• **JOB**: Render the lines below as a Markdown table with the columns "Number" and "Line", numbering each row and omitting any blank lines. Begin with the line containing "scientific name: Neea hermaphrodita" and continue through the line containing "locality: Ute Pass.".

• **SUPPLIED MATERIAL**:

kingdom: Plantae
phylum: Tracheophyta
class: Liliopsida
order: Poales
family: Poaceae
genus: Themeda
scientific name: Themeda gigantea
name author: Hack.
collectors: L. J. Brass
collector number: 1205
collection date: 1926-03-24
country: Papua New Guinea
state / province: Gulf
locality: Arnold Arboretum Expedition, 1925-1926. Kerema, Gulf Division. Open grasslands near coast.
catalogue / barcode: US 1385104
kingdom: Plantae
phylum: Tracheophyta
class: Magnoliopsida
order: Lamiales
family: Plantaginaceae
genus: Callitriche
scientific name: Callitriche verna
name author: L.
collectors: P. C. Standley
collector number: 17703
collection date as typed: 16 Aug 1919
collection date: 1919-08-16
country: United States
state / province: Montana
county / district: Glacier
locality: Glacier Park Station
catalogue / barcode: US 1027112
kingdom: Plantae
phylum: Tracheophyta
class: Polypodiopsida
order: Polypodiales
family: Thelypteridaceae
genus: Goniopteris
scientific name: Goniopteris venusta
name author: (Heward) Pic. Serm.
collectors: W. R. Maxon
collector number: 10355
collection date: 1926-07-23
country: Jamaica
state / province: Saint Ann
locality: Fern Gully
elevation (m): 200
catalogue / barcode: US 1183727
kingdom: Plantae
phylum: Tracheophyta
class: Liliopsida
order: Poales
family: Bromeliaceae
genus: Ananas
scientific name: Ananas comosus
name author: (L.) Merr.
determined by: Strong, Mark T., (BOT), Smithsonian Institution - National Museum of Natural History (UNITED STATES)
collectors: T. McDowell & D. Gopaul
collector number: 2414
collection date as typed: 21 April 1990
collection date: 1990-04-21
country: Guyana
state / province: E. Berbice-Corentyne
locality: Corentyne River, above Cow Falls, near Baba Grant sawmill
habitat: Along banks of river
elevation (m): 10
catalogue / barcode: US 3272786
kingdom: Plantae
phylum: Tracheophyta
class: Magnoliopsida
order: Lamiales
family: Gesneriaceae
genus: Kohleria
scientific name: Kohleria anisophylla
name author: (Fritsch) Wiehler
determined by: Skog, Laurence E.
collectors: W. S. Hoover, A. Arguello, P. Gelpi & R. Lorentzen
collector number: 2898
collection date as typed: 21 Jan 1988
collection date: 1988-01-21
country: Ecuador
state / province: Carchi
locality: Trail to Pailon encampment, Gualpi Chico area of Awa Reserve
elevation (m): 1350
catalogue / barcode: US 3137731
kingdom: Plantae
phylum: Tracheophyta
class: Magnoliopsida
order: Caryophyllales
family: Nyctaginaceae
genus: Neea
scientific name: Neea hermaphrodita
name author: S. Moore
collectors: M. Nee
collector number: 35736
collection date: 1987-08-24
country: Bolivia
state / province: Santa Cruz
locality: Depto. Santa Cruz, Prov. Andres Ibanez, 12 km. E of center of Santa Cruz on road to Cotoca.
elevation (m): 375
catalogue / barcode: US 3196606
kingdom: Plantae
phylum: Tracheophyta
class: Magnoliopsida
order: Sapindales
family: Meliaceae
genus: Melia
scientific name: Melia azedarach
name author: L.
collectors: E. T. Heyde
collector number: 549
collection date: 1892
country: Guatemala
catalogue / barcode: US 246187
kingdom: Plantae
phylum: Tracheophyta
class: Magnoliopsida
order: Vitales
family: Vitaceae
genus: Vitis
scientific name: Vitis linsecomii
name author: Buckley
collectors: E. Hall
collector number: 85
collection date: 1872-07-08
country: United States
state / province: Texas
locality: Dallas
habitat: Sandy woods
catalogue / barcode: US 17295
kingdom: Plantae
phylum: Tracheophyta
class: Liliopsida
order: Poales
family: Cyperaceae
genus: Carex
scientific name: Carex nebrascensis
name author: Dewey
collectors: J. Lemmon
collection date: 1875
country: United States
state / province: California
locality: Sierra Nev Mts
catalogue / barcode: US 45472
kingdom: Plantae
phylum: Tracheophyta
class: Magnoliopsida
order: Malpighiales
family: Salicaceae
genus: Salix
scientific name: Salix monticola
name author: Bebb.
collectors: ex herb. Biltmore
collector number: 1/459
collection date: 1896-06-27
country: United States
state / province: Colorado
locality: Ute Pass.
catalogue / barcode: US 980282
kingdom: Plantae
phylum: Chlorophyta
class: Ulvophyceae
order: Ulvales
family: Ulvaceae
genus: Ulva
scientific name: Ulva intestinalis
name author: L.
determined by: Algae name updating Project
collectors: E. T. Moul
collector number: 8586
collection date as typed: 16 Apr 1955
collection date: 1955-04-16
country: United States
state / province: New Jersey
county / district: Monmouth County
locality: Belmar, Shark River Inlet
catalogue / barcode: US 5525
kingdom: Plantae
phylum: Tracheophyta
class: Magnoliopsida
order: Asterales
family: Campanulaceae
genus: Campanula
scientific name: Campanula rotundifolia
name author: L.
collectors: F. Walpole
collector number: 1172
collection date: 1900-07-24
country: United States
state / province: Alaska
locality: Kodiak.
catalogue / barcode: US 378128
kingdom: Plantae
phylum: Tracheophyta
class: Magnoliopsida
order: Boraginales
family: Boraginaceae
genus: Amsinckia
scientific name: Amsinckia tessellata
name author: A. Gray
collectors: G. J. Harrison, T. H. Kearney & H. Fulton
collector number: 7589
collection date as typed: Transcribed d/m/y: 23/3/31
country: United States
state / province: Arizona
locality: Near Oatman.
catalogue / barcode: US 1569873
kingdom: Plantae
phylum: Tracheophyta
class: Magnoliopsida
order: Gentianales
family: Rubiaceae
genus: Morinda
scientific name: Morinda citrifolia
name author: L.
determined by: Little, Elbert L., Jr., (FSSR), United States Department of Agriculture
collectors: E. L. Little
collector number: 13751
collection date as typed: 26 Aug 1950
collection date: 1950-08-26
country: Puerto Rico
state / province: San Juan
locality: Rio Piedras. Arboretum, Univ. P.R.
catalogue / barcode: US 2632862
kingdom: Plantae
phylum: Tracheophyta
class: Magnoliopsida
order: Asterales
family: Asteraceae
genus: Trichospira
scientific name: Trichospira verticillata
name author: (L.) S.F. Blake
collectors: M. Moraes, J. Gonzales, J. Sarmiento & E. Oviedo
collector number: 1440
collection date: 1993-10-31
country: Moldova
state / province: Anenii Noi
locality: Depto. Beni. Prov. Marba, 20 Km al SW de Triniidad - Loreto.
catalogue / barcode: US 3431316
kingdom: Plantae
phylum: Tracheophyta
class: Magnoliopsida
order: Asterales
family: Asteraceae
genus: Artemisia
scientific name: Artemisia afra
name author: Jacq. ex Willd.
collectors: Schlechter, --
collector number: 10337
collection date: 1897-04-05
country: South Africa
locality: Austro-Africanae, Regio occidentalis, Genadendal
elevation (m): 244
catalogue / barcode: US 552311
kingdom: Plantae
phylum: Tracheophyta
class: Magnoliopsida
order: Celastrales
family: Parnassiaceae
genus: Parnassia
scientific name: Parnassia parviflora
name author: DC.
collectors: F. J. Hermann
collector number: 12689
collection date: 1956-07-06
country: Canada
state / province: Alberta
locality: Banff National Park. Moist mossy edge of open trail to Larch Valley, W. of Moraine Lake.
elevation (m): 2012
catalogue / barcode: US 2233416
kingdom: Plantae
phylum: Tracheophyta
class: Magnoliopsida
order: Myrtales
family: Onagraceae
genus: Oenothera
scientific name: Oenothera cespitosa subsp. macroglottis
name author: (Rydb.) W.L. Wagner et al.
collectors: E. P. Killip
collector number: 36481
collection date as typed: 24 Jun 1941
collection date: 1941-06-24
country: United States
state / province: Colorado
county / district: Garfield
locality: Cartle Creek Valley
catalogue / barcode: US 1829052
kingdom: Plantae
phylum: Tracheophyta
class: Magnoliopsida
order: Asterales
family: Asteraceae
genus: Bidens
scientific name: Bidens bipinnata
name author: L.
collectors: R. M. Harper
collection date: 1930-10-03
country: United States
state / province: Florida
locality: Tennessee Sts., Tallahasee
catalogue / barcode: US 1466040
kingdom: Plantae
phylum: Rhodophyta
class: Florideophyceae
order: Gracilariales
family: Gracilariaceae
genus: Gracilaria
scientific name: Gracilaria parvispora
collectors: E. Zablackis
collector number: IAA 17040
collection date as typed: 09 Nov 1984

• **ANSWER IN FULL**:
| Number | Line |
|---|---|
| 1 | scientific name: Neea hermaphrodita |
| 2 | name author: S. Moore |
| 3 | collectors: M. Nee |
| 4 | collector number: 35736 |
| 5 | collection date: 1987-08-24 |
| 6 | country: Bolivia |
| 7 | state / province: Santa Cruz |
| 8 | locality: Depto. Santa Cruz, Prov. Andres Ibanez, 12 km. E of center of Santa Cruz on road to Cotoca. |
| 9 | elevation (m): 375 |
| 10 | catalogue / barcode: US 3196606 |
| 11 | kingdom: Plantae |
| 12 | phylum: Tracheophyta |
| 13 | class: Magnoliopsida |
| 14 | order: Sapindales |
| 15 | family: Meliaceae |
| 16 | genus: Melia |
| 17 | scientific name: Melia azedarach |
| 18 | name author: L. |
| 19 | collectors: E. T. Heyde |
| 20 | collector number: 549 |
| 21 | collection date: 1892 |
| 22 | country: Guatemala |
| 23 | catalogue / barcode: US 246187 |
| 24 | kingdom: Plantae |
| 25 | phylum: Tracheophyta |
| 26 | class: Magnoliopsida |
| 27 | order: Vitales |
| 28 | family: Vitaceae |
| 29 | genus: Vitis |
| 30 | scientific name: Vitis linsecomii |
| 31 | name author: Buckley |
| 32 | collectors: E. Hall |
| 33 | collector number: 85 |
| 34 | collection date: 1872-07-08 |
| 35 | country: United States |
| 36 | state / province: Texas |
| 37 | locality: Dallas |
| 38 | habitat: Sandy woods |
| 39 | catalogue / barcode: US 17295 |
| 40 | kingdom: Plantae |
| 41 | phylum: Tracheophyta |
| 42 | class: Liliopsida |
| 43 | order: Poales |
| 44 | family: Cyperaceae |
| 45 | genus: Carex |
| 46 | scientific name: Carex nebrascensis |
| 47 | name author: Dewey |
| 48 | collectors: J. Lemmon |
| 49 | collection date: 1875 |
| 50 | country: United States |
| 51 | state / province: California |
| 52 | locality: Sierra Nev Mts |
| 53 | catalogue / barcode: US 45472 |
| 54 | kingdom: Plantae |
| 55 | phylum: Tracheophyta |
| 56 | class: Magnoliopsida |
| 57 | order: Malpighiales |
| 58 | family: Salicaceae |
| 59 | genus: Salix |
| 60 | scientific name: Salix monticola |
| 61 | name author: Bebb. |
| 62 | collectors: ex herb. Biltmore |
| 63 | collector number: 1/459 |
| 64 | collection date: 1896-06-27 |
| 65 | country: United States |
| 66 | state / province: Colorado |
| 67 | locality: Ute Pass. |